──────── QUOTED TEXT ────────

Dear Amy,
What is the story of Ruth really about?
In the days when the judges ruled there was a famine in the land, and a man of Bethlehem in Judah went to sojourn in the country of Moab, he and his wife and his two sons.
But Elimelech, the husband of Naomi, died, and she was left with her two sons. These took Moabite wives; the name of the one was Orpah and the name of the other Ruth. They lived there about ten years, and both Mahlon and Chilion died, so that the woman was left without her two sons and her husband.
― Ruth 1:1, 3-5
A family of four nobodies left Bethlehem to live in Moab to escape a famine, and three of them died. The Moabite wives were also nobodies⸺notice that they don’t even merit a mention in the description of Naomi’s desolation.
Naomi tried to send away both daughters-in-law, and Orpah went. Of course she did. There was nothing to be gained by staying with a bitter old woman. By returning to her own family she would be OK.
And so would Ruth, except that she refused to go.
But Ruth said, “Do not urge me to leave you or to return from following you. For where you go I will go, and where you lodge I will lodge. Your people shall be my people, and your God my God. Where you die I will die, and there will I be buried. May the LORD do so to me and more also if anything but death parts me from you.”
― Ruth 1:16-17
What astonishing commitment. Where did that come from? And what is it that this story is actually all about? Here’s what: it is all about kindness, and when kindness meets kindness.
Of course Ruth would have been OK if she had returned to her own family. Her future prospects with Naomi however were much less certain, but there was something that she could see with crystal clarity: Naomi herself was not OK, nor would she be. She had become a bitter old woman blaming the Lord for her own misfortune, and in danger of ending her days in bitterness, misery, and isolation.
Notice that Ruth did not explain her act of kindness to Naomi. How patronising it would have been if she had, if she had admitted that she was staying purely to look after her. Naomi would have been humiliated by this pagan woman. Ruth spared her that. How kind.
And so they returned to Bethlehem where Ruth met Boaz, a kind man with a big heart. He protected and provided for this foreign woman who had no status, who was so vulnerable, because he himself was kind and because he saw her own kindness.

────────

__REQUIRED TASK A__: In the letter about Ruth, replace "kindness" with "compassion" throughout the part that opens with the words "Naomi tried to" and closes with "kindness meets kindness.", and give that part back.
The letter about Ruth and the records after it are unrelated material.

──────── RECORDS SUPPLIED ────────

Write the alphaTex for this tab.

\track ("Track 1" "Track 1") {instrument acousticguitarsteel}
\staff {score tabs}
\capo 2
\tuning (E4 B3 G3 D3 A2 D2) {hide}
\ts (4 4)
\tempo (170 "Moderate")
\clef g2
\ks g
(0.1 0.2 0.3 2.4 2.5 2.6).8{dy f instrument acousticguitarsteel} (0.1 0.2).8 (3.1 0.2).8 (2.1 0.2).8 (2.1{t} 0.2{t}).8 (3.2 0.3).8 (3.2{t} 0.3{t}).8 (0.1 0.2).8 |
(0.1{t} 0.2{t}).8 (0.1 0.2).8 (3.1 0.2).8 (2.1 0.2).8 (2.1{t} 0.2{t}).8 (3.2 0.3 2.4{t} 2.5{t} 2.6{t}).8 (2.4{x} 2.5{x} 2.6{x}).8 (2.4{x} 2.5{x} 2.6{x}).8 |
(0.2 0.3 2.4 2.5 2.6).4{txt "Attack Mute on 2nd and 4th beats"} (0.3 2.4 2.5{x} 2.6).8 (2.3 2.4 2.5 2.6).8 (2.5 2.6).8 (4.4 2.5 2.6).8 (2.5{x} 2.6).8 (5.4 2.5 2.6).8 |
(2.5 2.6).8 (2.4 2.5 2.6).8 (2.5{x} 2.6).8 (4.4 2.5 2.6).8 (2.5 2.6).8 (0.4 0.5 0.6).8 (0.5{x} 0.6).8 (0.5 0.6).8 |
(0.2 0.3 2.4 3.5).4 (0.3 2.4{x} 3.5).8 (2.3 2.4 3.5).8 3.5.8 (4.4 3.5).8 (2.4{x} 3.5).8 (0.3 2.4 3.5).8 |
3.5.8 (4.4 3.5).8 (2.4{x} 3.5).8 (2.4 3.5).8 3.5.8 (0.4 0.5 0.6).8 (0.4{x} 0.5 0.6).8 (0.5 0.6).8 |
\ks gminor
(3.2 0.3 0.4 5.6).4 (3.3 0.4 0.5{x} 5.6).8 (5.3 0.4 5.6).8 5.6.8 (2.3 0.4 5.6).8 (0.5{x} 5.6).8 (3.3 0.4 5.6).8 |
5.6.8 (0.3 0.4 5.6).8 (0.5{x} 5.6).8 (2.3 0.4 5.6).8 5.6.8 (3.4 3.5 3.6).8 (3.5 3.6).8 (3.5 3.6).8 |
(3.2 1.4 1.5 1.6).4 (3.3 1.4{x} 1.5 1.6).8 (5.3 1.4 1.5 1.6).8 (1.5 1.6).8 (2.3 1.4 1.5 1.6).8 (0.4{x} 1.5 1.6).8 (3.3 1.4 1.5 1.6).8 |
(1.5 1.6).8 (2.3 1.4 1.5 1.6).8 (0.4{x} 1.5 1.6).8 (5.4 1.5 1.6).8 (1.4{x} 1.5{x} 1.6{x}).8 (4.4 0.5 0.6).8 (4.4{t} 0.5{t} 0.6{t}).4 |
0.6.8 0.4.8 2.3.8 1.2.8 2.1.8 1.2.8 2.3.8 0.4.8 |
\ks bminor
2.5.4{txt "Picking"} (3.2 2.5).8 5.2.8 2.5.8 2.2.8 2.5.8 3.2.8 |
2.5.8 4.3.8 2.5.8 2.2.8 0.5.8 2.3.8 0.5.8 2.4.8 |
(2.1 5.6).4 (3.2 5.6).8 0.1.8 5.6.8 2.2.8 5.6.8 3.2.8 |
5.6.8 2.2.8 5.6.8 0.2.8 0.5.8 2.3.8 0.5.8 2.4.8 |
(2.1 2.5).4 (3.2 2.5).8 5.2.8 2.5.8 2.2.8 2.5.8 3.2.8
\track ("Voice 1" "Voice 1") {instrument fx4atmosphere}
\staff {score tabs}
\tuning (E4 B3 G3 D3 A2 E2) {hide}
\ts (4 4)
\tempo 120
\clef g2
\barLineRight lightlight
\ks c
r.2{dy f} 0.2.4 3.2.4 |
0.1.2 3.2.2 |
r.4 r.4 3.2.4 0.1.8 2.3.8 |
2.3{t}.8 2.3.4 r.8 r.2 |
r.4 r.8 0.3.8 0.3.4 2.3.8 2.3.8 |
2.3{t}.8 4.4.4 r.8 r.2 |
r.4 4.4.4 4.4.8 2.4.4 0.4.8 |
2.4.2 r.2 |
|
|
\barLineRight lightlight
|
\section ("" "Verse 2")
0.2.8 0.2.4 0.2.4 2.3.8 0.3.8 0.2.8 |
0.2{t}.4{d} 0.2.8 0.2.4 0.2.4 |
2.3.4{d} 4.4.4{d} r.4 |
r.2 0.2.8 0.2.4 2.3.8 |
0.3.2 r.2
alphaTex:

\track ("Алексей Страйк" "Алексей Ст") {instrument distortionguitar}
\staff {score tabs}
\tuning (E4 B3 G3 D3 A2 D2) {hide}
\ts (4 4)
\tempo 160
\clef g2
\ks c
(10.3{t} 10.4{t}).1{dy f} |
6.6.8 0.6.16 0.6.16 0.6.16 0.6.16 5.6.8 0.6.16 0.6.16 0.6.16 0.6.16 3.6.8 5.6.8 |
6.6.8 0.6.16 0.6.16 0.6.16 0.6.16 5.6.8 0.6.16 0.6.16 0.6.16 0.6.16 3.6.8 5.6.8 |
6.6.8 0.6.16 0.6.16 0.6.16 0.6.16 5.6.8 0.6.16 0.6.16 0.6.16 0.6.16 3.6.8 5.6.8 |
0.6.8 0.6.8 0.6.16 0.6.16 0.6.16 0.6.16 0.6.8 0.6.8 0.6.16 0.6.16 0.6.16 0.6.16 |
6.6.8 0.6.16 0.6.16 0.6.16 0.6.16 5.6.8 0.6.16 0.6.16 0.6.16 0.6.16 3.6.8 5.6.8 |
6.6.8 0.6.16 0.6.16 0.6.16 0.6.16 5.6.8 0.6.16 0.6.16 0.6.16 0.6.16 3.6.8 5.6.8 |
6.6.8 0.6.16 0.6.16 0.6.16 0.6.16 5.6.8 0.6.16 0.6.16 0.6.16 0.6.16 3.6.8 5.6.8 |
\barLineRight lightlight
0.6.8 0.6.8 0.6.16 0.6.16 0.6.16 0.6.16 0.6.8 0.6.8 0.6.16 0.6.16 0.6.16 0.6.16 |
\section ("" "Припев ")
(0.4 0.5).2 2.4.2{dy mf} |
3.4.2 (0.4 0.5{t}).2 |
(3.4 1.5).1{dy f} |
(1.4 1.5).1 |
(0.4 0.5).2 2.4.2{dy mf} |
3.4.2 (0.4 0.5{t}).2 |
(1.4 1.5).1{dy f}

────────

__REQUIRED TASK B__: Count the lines in the records that contain the string "alphaTex", and reply with only the number.

__EXPECTED ANSWER A__:
Naomi tried to send away both daughters-in-law, and Orpah went. Of course she did. There was nothing to be gained by staying with a bitter old woman. By returning to her own family she would be OK.
And so would Ruth, except that she refused to go.
But Ruth said, “Do not urge me to leave you or to return from following you. For where you go I will go, and where you lodge I will lodge. Your people shall be my people, and your God my God. Where you die I will die, and there will I be buried. May the LORD do so to me and more also if anything but death parts me from you.”
― Ruth 1:16-17
What astonishing commitment. Where did that come from? And what is it that this story is actually all about? Here’s what: it is all about compassion, and when compassion meets compassion.

__EXPECTED ANSWER B__: 2